Required work: Could you reproduce the entries exactly, omitting every picture?

Data for the task:

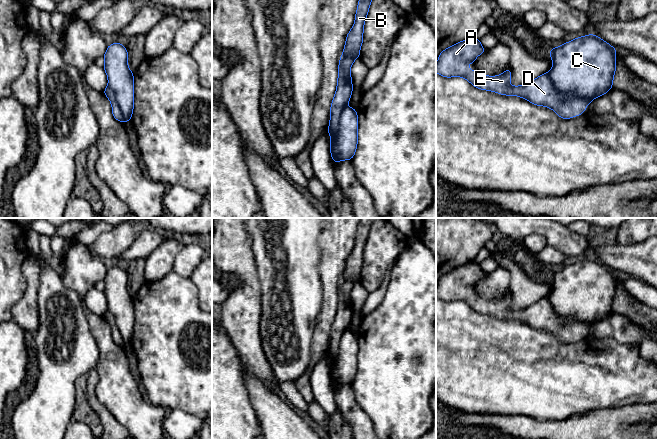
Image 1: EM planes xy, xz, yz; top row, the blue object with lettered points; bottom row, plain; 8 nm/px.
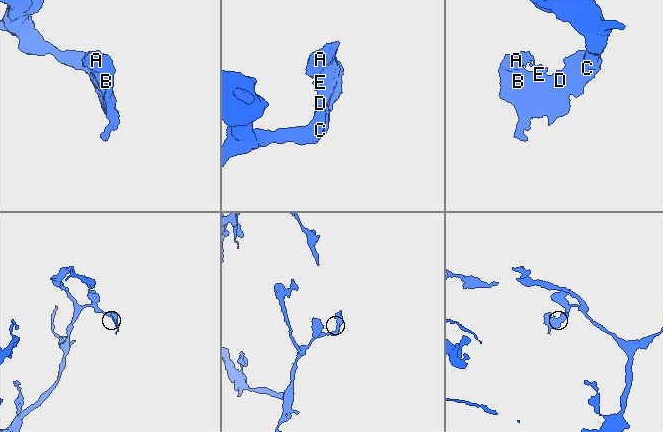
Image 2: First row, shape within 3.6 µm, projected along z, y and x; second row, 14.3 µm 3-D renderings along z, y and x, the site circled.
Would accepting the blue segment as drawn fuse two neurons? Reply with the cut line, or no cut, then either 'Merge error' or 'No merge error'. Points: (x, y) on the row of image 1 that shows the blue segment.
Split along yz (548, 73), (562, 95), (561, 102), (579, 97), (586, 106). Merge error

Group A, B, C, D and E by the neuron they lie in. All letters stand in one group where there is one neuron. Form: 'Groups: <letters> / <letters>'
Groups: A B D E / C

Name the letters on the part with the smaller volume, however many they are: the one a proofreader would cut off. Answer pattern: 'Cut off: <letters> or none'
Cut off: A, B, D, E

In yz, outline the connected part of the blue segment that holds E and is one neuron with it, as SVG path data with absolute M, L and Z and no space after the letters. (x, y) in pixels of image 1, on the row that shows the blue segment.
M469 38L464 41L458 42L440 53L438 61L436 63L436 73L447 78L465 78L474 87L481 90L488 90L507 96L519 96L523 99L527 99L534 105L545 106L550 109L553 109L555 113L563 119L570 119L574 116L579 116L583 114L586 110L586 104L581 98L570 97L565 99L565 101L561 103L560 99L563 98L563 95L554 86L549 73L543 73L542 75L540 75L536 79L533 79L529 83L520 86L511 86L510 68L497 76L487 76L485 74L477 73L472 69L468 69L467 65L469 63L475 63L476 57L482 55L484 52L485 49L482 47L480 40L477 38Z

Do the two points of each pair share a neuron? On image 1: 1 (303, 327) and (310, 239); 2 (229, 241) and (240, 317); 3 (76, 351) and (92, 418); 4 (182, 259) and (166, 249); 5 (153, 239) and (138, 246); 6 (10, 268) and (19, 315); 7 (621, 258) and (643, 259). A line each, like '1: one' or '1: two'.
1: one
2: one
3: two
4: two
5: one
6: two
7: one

Result of this task:
Image 1: EM planes xy, xz, yz; top row, the blue object with lettered points; bottom row, plain; 8 nm/px.
Image 2: First row, shape within 3.6 µm, projected along z, y and x; second row, 14.3 µm 3-D renderings along z, y and x, the site circled.
Would accepting the blue segment as drawn fuse two neurons? Reply with the cut line, or no cut, then either 'Merge error' or 'No merge error'. Points: (x, y) on the row of image 1 that shows the blue segment.
Split along yz (548, 73), (562, 95), (561, 102), (579, 97), (586, 106). Merge error

Group A, B, C, D and E by the neuron they lie in. All letters stand in one group where there is one neuron. Form: 'Groups: <letters> / <letters>'
Groups: A B D E / C

Name the letters on the part with the smaller volume, however many they are: the one a proofreader would cut off. Answer pattern: 'Cut off: <letters> or none'
Cut off: A, B, D, E

In yz, outline the connected part of the blue segment that holds E and is one neuron with it, as SVG path data with absolute M, L and Z and no space after the letters. (x, y) in pixels of image 1, on the row that shows the blue segment.
M469 38L464 41L458 42L440 53L438 61L436 63L436 73L447 78L465 78L474 87L481 90L488 90L507 96L519 96L523 99L527 99L534 105L545 106L550 109L553 109L555 113L563 119L570 119L574 116L579 116L583 114L586 110L586 104L581 98L570 97L565 99L565 101L561 103L560 99L563 98L563 95L554 86L549 73L543 73L542 75L540 75L536 79L533 79L529 83L520 86L511 86L510 68L497 76L487 76L485 74L477 73L472 69L468 69L467 65L469 63L475 63L476 57L482 55L484 52L485 49L482 47L480 40L477 38Z

Do the two points of each pair share a neuron? On image 1: 1 (303, 327) and (310, 239); 2 (229, 241) and (240, 317); 3 (76, 351) and (92, 418); 4 (182, 259) and (166, 249); 5 (153, 239) and (138, 246); 6 (10, 268) and (19, 315); 7 (621, 258) and (643, 259). A line each, like '1: one' or '1: two'.
1: one
2: one
3: two
4: two
5: one
6: two
7: one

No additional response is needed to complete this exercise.